Most cultures and religions perform rituals to honor their dead, both when the person has just died and in subsequent acts of veneration. In this article I will focus on the latter and connect these rituals to the notion of legacy. The word legacy, for our purposes, is defined as something handed down from an ancestor or from the past.
Rituals honoring the dead post burial/cremation include:
• Jewish people erect a headstone at the gravesite approximately one year after the burial, light a candle on the anniversary of the death and place stones at the gravesite
• Catholics request a Mass in the name of the dead and place flowers on the gravesite
• Buddhists and practitioners of other Eastern religious and spiritual traditions erect altars to their ancestors which they visit regularly, daily in some cases, to consult with the ancestral spirit
• Native Americans honor their ancestors by calling upon them in ceremonies and asking for their advice and counsel
• The Yoruba (and all of its derivative traditions, including Voudoun, Santeria, and Candomble) honor their ancestors by erecting an ancestral shrine, leaving offerings, singing, and praying.

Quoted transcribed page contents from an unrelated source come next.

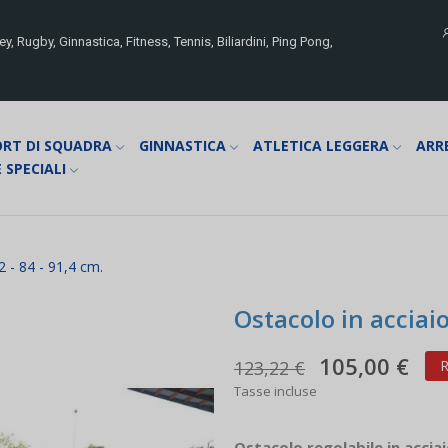
y, Rugby, Ginnastica, Fitness, Tennis, Biliardini, Ping Pong,
ORT DI SQUADRA
GINNASTICA
ATLETICA LEGGERA
ARR
 SPECIALI
2 - 84 - 91,4 cm.
Ostacolo in acciaio
105,00 €
123,22 €
R
Tasse incluse
Ostacolo regolabile in acciai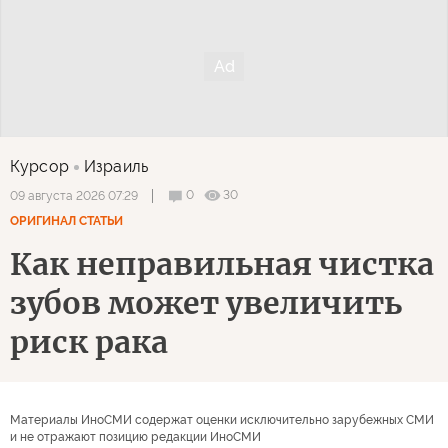
Курсор
Израиль
0
30
09 августа 2026 07:29
ОРИГИНАЛ СТАТЬИ
Как неправильная чистка
зубов может увеличить
риск рака
Материалы ИноСМИ содержат оценки исключительно зарубежных СМИ
и не отражают позицию редакции ИноСМИ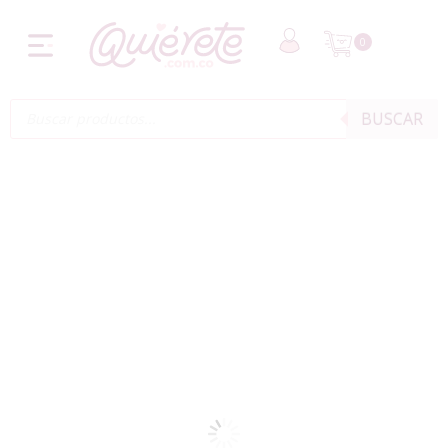
0
BUSCAR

In addition to specific rituals, many families create foundations to keep the name and values of the dead person alive; others request donations be sent to specific organizations favored by the deceased during his/her lifetime. Let me not forget the naming of offspring after a beloved ancestor. (Some traditions clearly delineate which ancestor the child is named after.)
Since this is a column about about spirituality and not comparative religion, I’d like to share my thoughts about the connection between these rituals and legacy.

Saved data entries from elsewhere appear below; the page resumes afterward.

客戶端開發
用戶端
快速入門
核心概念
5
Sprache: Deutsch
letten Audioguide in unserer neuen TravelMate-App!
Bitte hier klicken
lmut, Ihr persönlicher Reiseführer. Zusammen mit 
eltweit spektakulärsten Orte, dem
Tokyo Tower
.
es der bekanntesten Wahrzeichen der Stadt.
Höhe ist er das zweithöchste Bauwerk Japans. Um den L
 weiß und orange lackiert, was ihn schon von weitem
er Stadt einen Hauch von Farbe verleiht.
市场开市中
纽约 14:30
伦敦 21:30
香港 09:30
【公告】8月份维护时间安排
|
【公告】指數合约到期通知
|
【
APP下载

I recently learned in a visceral and profound way the spiritual and psychological reasons why we Yoruba venerate ancestors the way we do. When we pray we call out the names of those in our family lines, both family of origin and spiritual family, who have passed on and after each name use the Yoruba phrase Ibaye Ibaye Tonu. Ideally, there is no judgement attached to the practice; we don’t have to have known or liked the person whose name is called out. We do it to remember them. It is a way to acknowledge that they at one time walked the earth in human form and that they are connected to us. Recently I learned that the most important thing we can do for our ancestors is remember them. Everything else is a bonus—for both of us. Their legacy is strengthened by our naming them. We need to be able to separate our relationship or feelings about them from this simple remembering.
Why is that so important?
Think of this in terms of your own life. Although some of us don’t give it much conscious thought, we want to be remembered when we die. Why else would we care what people think of us? Why else would someone’s good name be so important and so much shame attached to a tarnished reputation?
Perhaps the most painful thought we can have is that we will be forgotten when we cross over, that no one will remember us and what we have done. This notion of a legacy is behind the creation of art, children, and monuments, establishing chairs in a person’s name at universities, funding the building of hospital wings, and, in a dark and disturbed way, committing violent crimes.
As I research my family history and create a family tree, I appreciate more and more the importance of being remembered and having others carry on the family legacy. I also appreciate the need to do something worthwhile during my lifetime so that I can leave behind the memory of the work I did while I was alive. I’d like to be remembered as someone who had good character, or Iwa Pele, as the Yoruba describe it. I’d like to think that as I fulfill my role in this world—the Yoruba believe it is the role I chose at birth—I will be remembered by those who have crossed my path, whether it be a family member, friend, significant other, patient, godbrother or godsister, or neighbor, as someone who contributed something positive to their lives.
That in part is why a spiritual path is important in the healing process. As one heals and moves forward in life, part of that journey is the development of Iwa Pele (good character). It is not often explicitly defined as a goal of living a spiritually-guided life but in my opinion is an inherent part of it.
Since I would like someone to call out my name when they remember their ancestors, I honor my own ancestors. I would like to be remembered, so I remember. Maferefun egun. We praise those who came before us and created the way.